The owners of marginal farming land in coastal areas are being urged to open the floodgates and refill swamps, but sceptics question whether its carbon abatement properties would have happened anyway.
A new blue carbon accounting system, developed by a team of 13 researchers from universities across the country, calculates the amount of carbon sequestered when tidal zones are returned to their natural state.
The program allows landowners to earn carbon credits by rehabilitating ecosystems such as mangroves and melaleuca forests, and the units then sold or traded to generate revenue.
The price paid for Australian Carbon Credit Units has risen from about $16 to about $50 in the past year.
Carbon credit calculator
James Sippo from the Southern Cross University has developed a calculator for use by landholders.
"There are different models for each climate zone in the country," he said.
Dr Sippo said the scheme would target low-lying coastal land which had been drained for agriculture.
"If you think of all the sugar cane land and marginal coastal land that is used for grazing, that is low-lying and really swampy, that was historically drained," he said.
Dr Sippo said a mangrove forest could capture and store three to four times more carbon than a tropical rainforest of the same size.
"Saltwater has some very special chemical properties which change the soil chemistry, and basically that coastal vegetation is an amazing sink for atmospheric carbon," he said.
"The average value would be about 15 tonnes of carbon per hectare per year.
"The Tuckean Swamp, which is the largest natural wetland in the Northern Rivers, if that was converted back to a mangrove forest or a blue carbon system again, it would take up over 4,000 tonnes [of carbon] for the whole area per year.
"Just to give a comparison, the largest industrial carbon sequestration plant in the world, which is called the Orca plant, takes up that same amount."
The Minister for Industry, Energy and Emissions Reduction, Angus Taylor, said it was an exciting scheme.
He said demand for carbon credits was soaring.
"This is a really brilliant market that's driving not just emissions reduction from Australia, but also local environmental outcomes," Mr Taylor said.
Are carbon credits working?
But Polly Hemming, who is an adviser in the Australia Institute's climate and energy team, is sceptical about the scheme.
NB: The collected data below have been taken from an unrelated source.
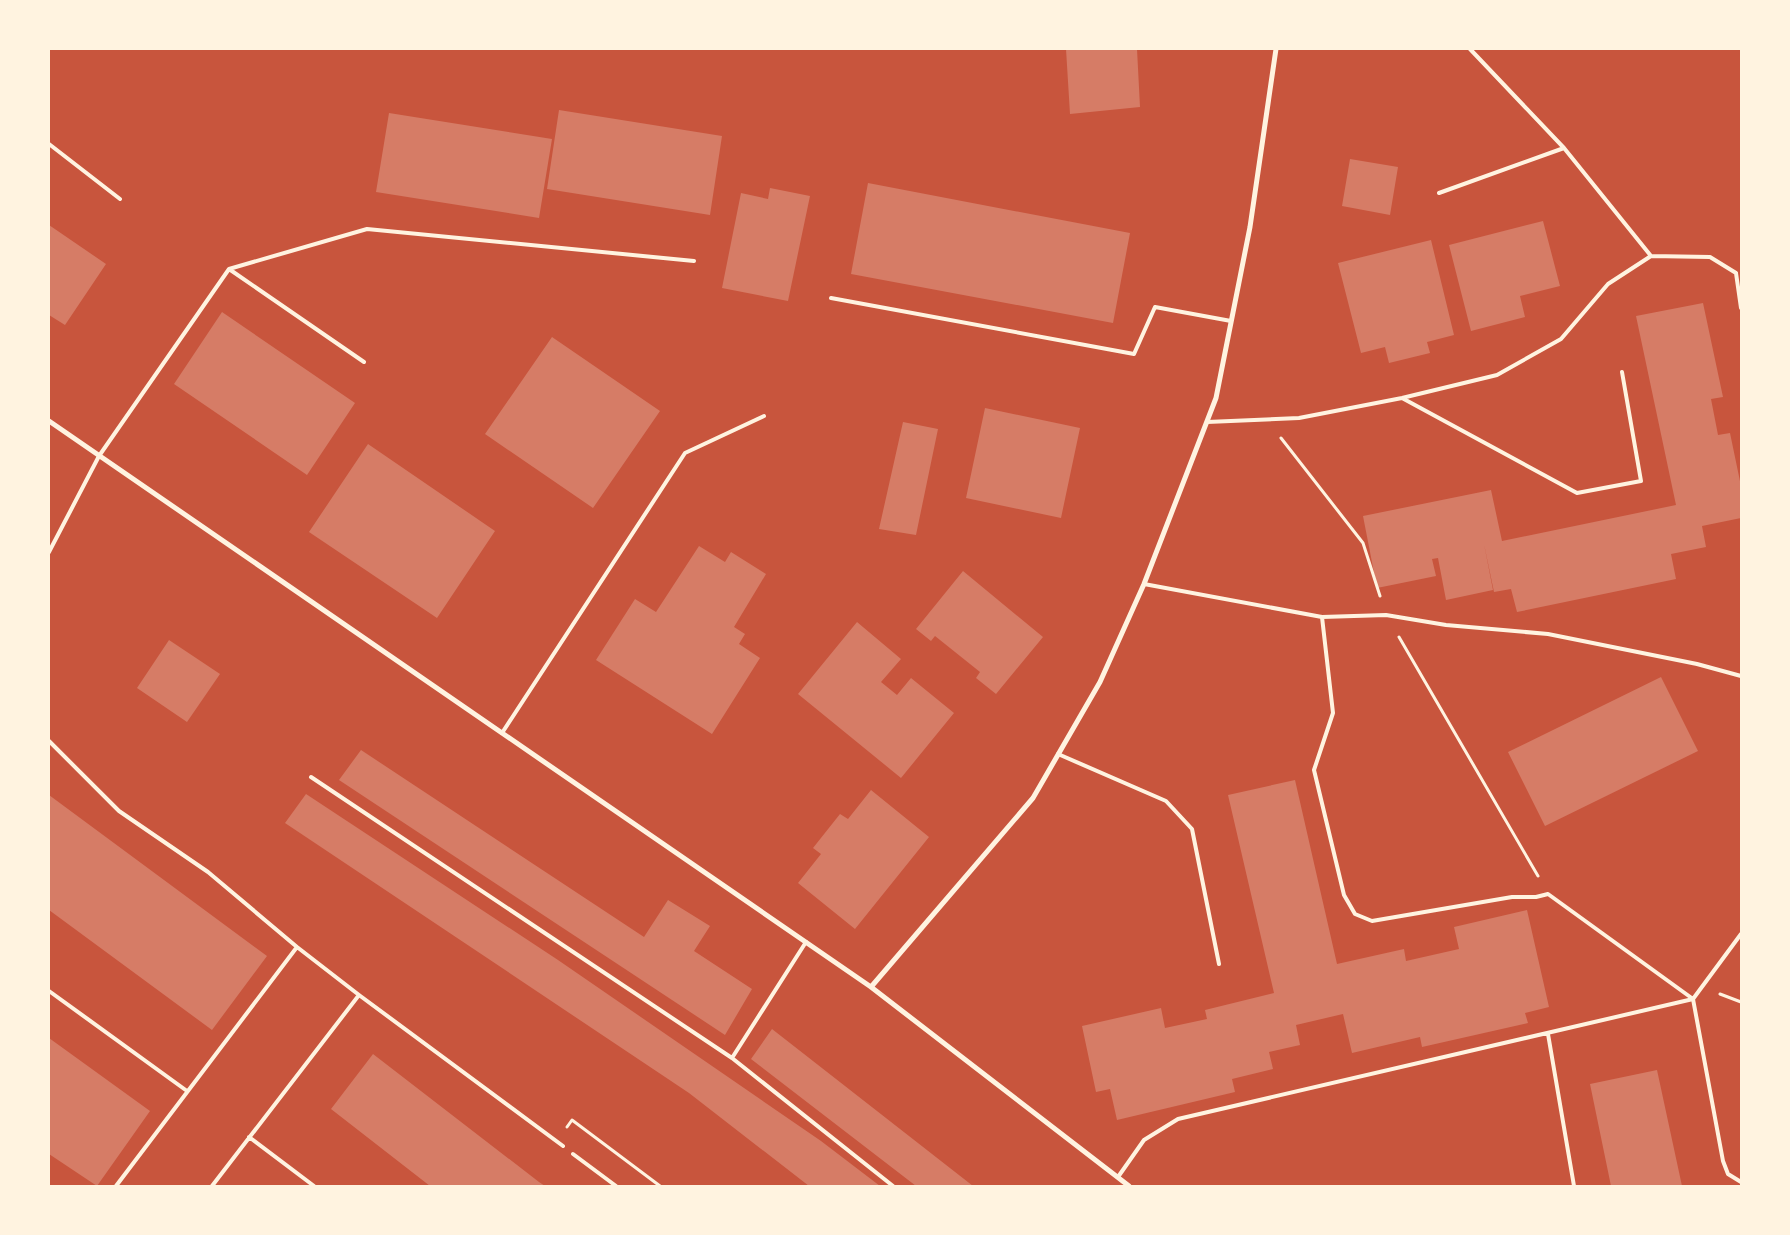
<svg xmlns="http://www.w3.org/2000/svg" width="1790" height="1235" viewBox="0 0 1790 1235" font-family="Commissioner,sans-serif">
	<style>
		.building { fill: #d67c66 }
		.lines { fill: none; stroke-linecap: round; stroke-linejoin: round }
		.path { stroke: #fff3e0; stroke-width: 3 }
		.service { stroke: #fff3e0; stroke-width: 4 }
		.minor { stroke: #fff3e0; stroke-width: 5 }
	</style>
	<rect width="100%" height="100%" fill="#c8553d"/>
	<path class="building" d="M 1066,49 L 1137,49 L 1140,107 L 1070,114 Z
		M 559,110 L 722,136 L 710,215 L 547,189 Z
		M 389,113 L 552,139 L 539,218 L 376,192 Z
		M 1350,159 L 1398,167 L 1390,215 L 1342,206 Z
		M 868,183 L 1130,233 L 1113,323 L 851,274 Z
		M 770,188 L 810,196 L 788,301 L 722,288 L 741,193 L 768,199 Z
		M 1543,221 L 1560,286 L 1520,296 L 1525,317 L 1471,331 L 1449,245 Z
		M 49,225 L 106,264 L 65,325 L 49,315 Z
		M 1431,240 L 1454,335 L 1427,342 L 1430,353 L 1389,363 L 1385,347 L 1361,353 L 1338,263 Z
		M 1703,303 L 1723,397 L 1711,399 L 1718,435 L 1730,433 L 1741,486 L 1741,518 L 1702,526 L 1706,547 L 1671,554 L 1676,579 L 1517,612 L 1511,589 L 1494,592 L 1484,544 L 1493,590 L 1446,600 L 1438,558 L 1432,559 L 1436,576 L 1377,588 L 1363,516 L 1491,490 L 1502,541 L 1676,505 L 1636,316 Z
		M 222,312 L 355,403 L 307,475 L 174,384 Z
		M 552,337 L 660,411 L 593,508 L 485,434 Z
		M 985,408 L 1080,428 L 1061,518 L 966,498 Z
		M 903,422 L 938,429 L 916,535 L 879,529 Z
		M 368,444 L 495,531 L 437,618 L 309,532 Z
		M 699,546 L 725,562 L 731,552 L 766,574 L 734,627 L 745,634 L 739,644 L 760,658 L 712,734 L 596,660 L 635,599 L 656,612 Z
		M 963,571 L 1043,637 L 996,694 L 976,678 L 980,672 L 935,636 L 931,641 L 916,629 Z
		M 857,622 L 901,659 L 881,682 L 897,695 L 911,678 L 954,713 L 901,778 L 798,694 Z
		M 169,640 L 220,674 L 187,722 L 137,688 Z
		M 1661,677 L 1698,751 L 1545,826 L 1508,752 Z
		M 361,750 L 644,937 L 668,900 L 710,926 L 694,951 L 752,989 L 725,1035 L 339,780 Z
		M 1295,780 L 1337,964 L 1404,949 L 1406,961 L 1459,949 L 1454,927 L 1527,910 L 1549,1007 L 1525,1013 L 1528,1023 L 1422,1047 L 1420,1037 L 1352,1053 L 1343,1014 L 1296,1025 L 1300,1045 L 1269,1052 L 1273,1069 L 1232,1079 L 1235,1092 L 1117,1120 L 1110,1089 L 1096,1092 L 1082,1026 L 1161,1008 L 1165,1028 L 1207,1019 L 1205,1010 L 1274,993 L 1228,795 Z
		M 871,790 L 929,837 L 855,929 L 798,883 L 821,854 L 813,848 L 840,814 L 848,819 Z
		M 306,794 L 558,960 L 821,1141 L 880,1186 L 809,1186 L 689,1093 L 285,823 Z
		M 49,795 L 267,956 L 212,1030 L 49,910 Z
		M 772,1029 L 973,1186 L 916,1186 L 751,1059 Z
		M 49,1038 L 150,1111 L 97,1186 L 49,1154 Z
		M 373,1054 L 539,1182 L 545,1186 L 430,1186 L 331,1109 Z
		M 1657,1070 L 1682,1186 L 1611,1186 L 1590,1084 Z"/>
	<g class="lines">
		<path class="path" d="M 1281,438 L 1363,543 L 1380,596
			M 1399,637 L 1538,876
			M 1720,994 L 1741,1002
			M 567,1127 L 572,1120 L 660,1186"/>
		<path class="service" d="M 1470,49 L 1564,148 L 1651,256
			M 49,144 L 120,199
			M 1439,193 L 1564,148
			M 229,269 L 367,229 L 694,261
			M 1736,273 L 1741,308
			M 831,298 L 1134,354 L 1155,307 L 1231,321
			M 1402,398 L 1577,493 L 1641,481 L 1622,372
			M 1207,422 L 1299,418 L 1402,398 L 1497,375 L 1561,339 L 1608,284 L 1651,256 L 1710,257 L 1736,273
			M 49,552 L 99,456 L 229,269 L 364,362
			M 1144,584 L 1322,617 L 1386,615 L 1446,625 L 1548,634 L 1697,664 L 1741,676
			M 1322,617 L 1333,713 L 1314,770 L 1344,895 L 1355,914 L 1372,921 L 1512,897 L 1536,897 L 1548,894 L 1693,999 L 1723,1161 L 1728,1174 L 1741,1182
			M 502,733 L 685,453 L 764,416
			M 49,741 L 119,811 L 208,872 L 297,947 L 359,995 L 563,1146
			M 1058,754 L 1166,801 L 1192,829 L 1219,964
			M 311,777 L 732,1058 L 893,1186
			M 49,991 L 187,1091
			M 1548,1034 L 1574,1186
			M 732,1058 L 806,942
			M 249,1137 L 314,1186
			M 573,1154 L 616,1186
			M 1118,1177 L 1144,1140 L 1178,1119 L 1693,999 L 1741,934
			M 116,1186 L 297,947
			M 212,1186 L 359,995"/>
		<path class="minor" d="M 49,421 L 871,987 L 1129,1186
			M 871,987 L 1033,798 L 1100,682 L 1144,584 L 1216,398 L 1250,227 L 1276,49"/>
	</g>
	<rect width="1790" height="1235" fill="none" stroke="#fff3e0" stroke-width="100"/>
</svg>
"I have significant concerns about whether it is going to be crediting abatement that would have happened anyway," she said.
"We know that sea levels are rising … I haven't seen any assurances that mangroves are not just going to grow back anyway.
"If the project has a hundred-year permanence period, and that means you have to keep it there for a hundred years, then you need to make sure that the sea level change and climate variability has been modelled for that period.
Ms Hemming said here was an inherent risk in increasing the supply of carbon credits.
"If the government does increase supply, as it's said multiple times it's going to, then that's not necessarily going to be an incentive to decarbonise any more," she said.
"Emissions are just being offset really, whether it's by Australian Carbon Credits or by international units.
"If the market was working, you'd expect to see emissions dropping."